Page text →
....................
Another briefing by the Regional Executive for Gauteng noted that during the taking of the affidavits, the appalling living conditions at the mine had become apparent, which included lack of sanitation, lack of water, no cooking facilities, and health risks. In addition, Aurora management, despite deducting Unemployment Fund contributions, had failed to pay these over, and was also in breach of South African Revenue Services and Occupational Health and Safety requirements. The Department was assisting with prosecution on these issues.
Members were unhappy that the current reports by the Department did not seem to reflect the current situation and asked that an updated written report must be presented. They questioned why the Department appeared to have dragged its feet, why it was concentrating now on UIF issues, why it was apparently having so much difficulty in tracing people, and why the Department had agreed to a meeting with Aurora despite the Court process. Members also questioned the number of employees, how many were affected by retrenchment, what the position of the liquidators was, and whether there had been compliance with the Labour Relations Act on liquidation of the former employer, so that the correct employer was cited. Members noted that this was probably not an isolated incident and that other mines were probably also not compliant. They asked what findings the Minister had reached, why the decision was taken to exclude some employees, and how many would be affected, and questioned why the Department of Mineral Resources was not present at the meeting to address issues around the conditions at the mine. An updated document must be presented to the Committee within a week.
Aurora Grootvlei Mine issues: Department of Labour (DoL) briefing
The Chairperson reminded the delegation that recently the Committee had learned that the mine management at Aurora Grootvlei Mine in Springs (the mine) was alleged to have been neglected to pay salaries or wages to its labourers, and the matter was then taken to the Labour Court. The Department of Labour (DoL or the Department) would now brief the Committee on developments.
....................
Extracted entries →
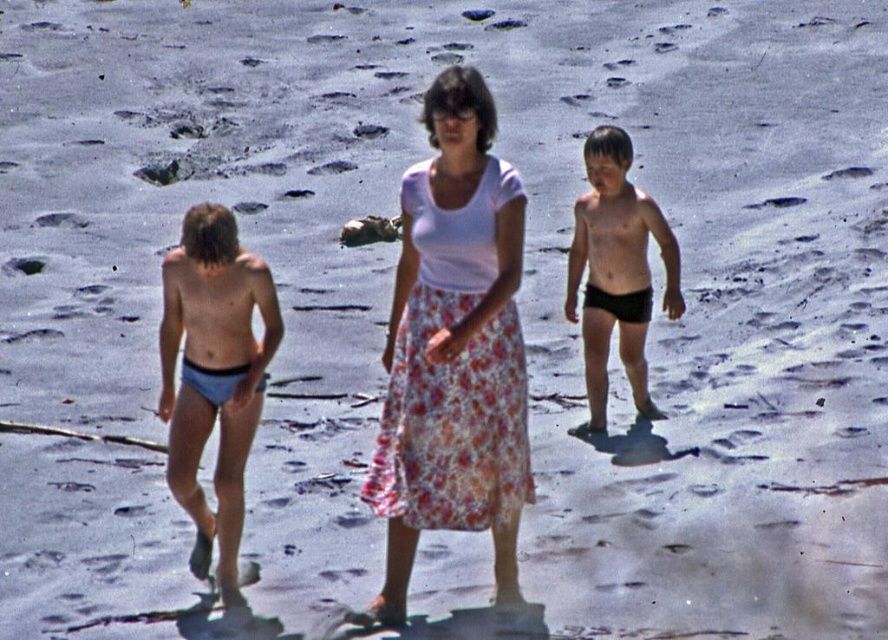
Question: Is the position of white floral skirt at center more distant than that of light blue fabric shorts at left?

Choices:
 (A) yes
 (B) no

Answer: (B)

Question: Based on their relative distances, which object is farther from the white floral skirt at center?

Choices:
 (A) light blue fabric shorts at left
 (B) black matte shorts at right

Answer: (B)

Question: Which point is closer to the camera taking this photo?

Choices:
 (A) (391, 301)
 (B) (216, 358)

Answer: (B)

Question: Is light blue fabric shorts at left in front of black matte shorts at right?

Choices:
 (A) no
 (B) yes

Answer: (B)

Question: Which point is closer to the camera?

Choices:
 (A) light blue fabric shorts at left
 (B) black matte shorts at right

Answer: (A)

Question: Does white floral skirt at center have a greater width compared to light blue fabric shorts at left?

Choices:
 (A) yes
 (B) no

Answer: (A)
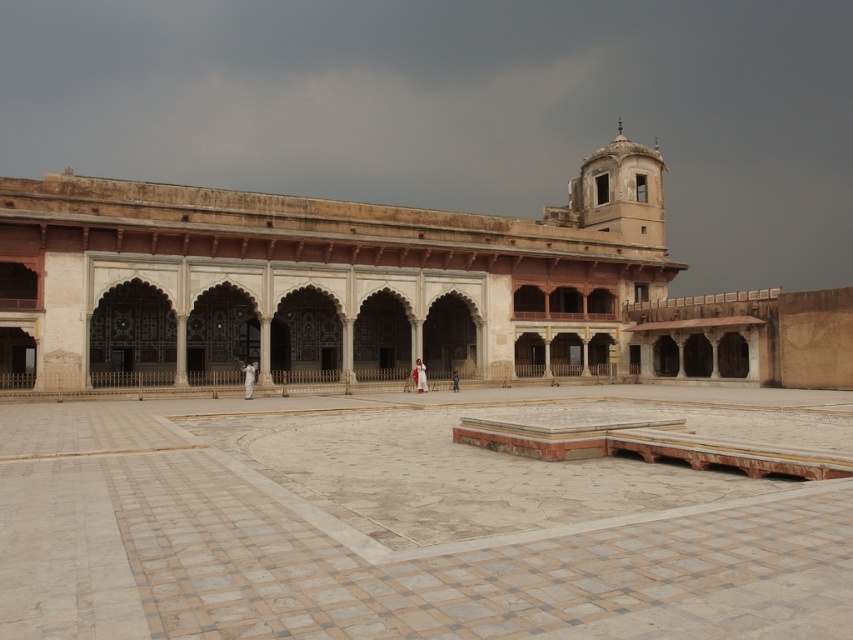
Is white marble courtyard at center thinner than beige stone palace at center?

Correct, white marble courtyard at center's width is less than beige stone palace at center's.

Is point (51, 432) positioned before point (515, 243)?

Yes.

This screenshot has width=853, height=640. I want to click on white marble courtyard at center, so click(x=413, y=520).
....................
Your tasks →
1. Answer these from the Aurora Grootvlei Mine text:
(a) In which town is the mine?
(b) What four living conditions at the mine came to light while the affidavits were being taken?
(c) How soon must an updated document be given to the Committee?
2. List every line of the records that contains the string "Question", counting only matches with the same case.

Expected outputs →
1.
(a) Springs
(b) Lack of sanitation, lack of water, no cooking facilities, and health risks
(c) Within a week

2.
Question: Is the position of white floral skirt at center more distant than that of light blue fabric shorts at left?
Question: Based on their relative distances, which object is farther from the white floral skirt at center?
Question: Which point is closer to the camera taking this photo?
Question: Is light blue fabric shorts at left in front of black matte shorts at right?
Question: Which point is closer to the camera?
Question: Does white floral skirt at center have a greater width compared to light blue fabric shorts at left?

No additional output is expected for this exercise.